> EXERCISE OBJECTIVE
Which lines of the data below include the string "knee"? Return each of them.

START INPUT MATERIAL

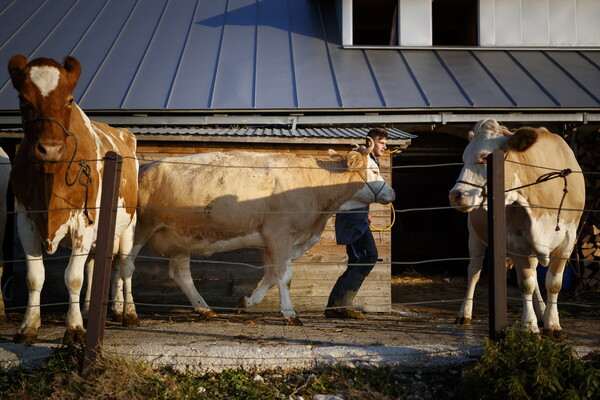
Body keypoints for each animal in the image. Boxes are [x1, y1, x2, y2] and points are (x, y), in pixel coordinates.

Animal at [7, 55, 139, 344]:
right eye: (23, 99)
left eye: (69, 100)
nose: (50, 148)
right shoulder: (26, 221)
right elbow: (35, 277)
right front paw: (28, 326)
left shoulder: (82, 224)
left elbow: (73, 277)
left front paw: (74, 328)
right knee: (95, 266)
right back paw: (90, 311)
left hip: (128, 227)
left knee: (125, 268)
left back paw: (129, 313)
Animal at [131, 143, 394, 324]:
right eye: (373, 170)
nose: (391, 193)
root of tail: (146, 166)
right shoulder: (280, 234)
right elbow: (284, 276)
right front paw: (289, 314)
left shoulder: (269, 241)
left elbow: (270, 276)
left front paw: (246, 301)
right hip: (140, 229)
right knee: (126, 266)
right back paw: (128, 313)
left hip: (179, 239)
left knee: (181, 274)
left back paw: (204, 309)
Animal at [450, 119, 584, 334]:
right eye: (463, 158)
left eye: (485, 157)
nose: (455, 195)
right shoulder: (516, 241)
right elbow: (525, 284)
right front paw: (529, 327)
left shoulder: (567, 240)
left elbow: (553, 283)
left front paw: (552, 323)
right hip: (475, 235)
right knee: (474, 271)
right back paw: (464, 313)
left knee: (536, 275)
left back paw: (542, 311)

END INPUT MATERIAL

> OUTPUT FOR THIS TASK
right knee: (95, 266)
left knee: (125, 268)
right knee: (126, 266)
left knee: (181, 274)
right knee: (474, 271)
left knee: (536, 275)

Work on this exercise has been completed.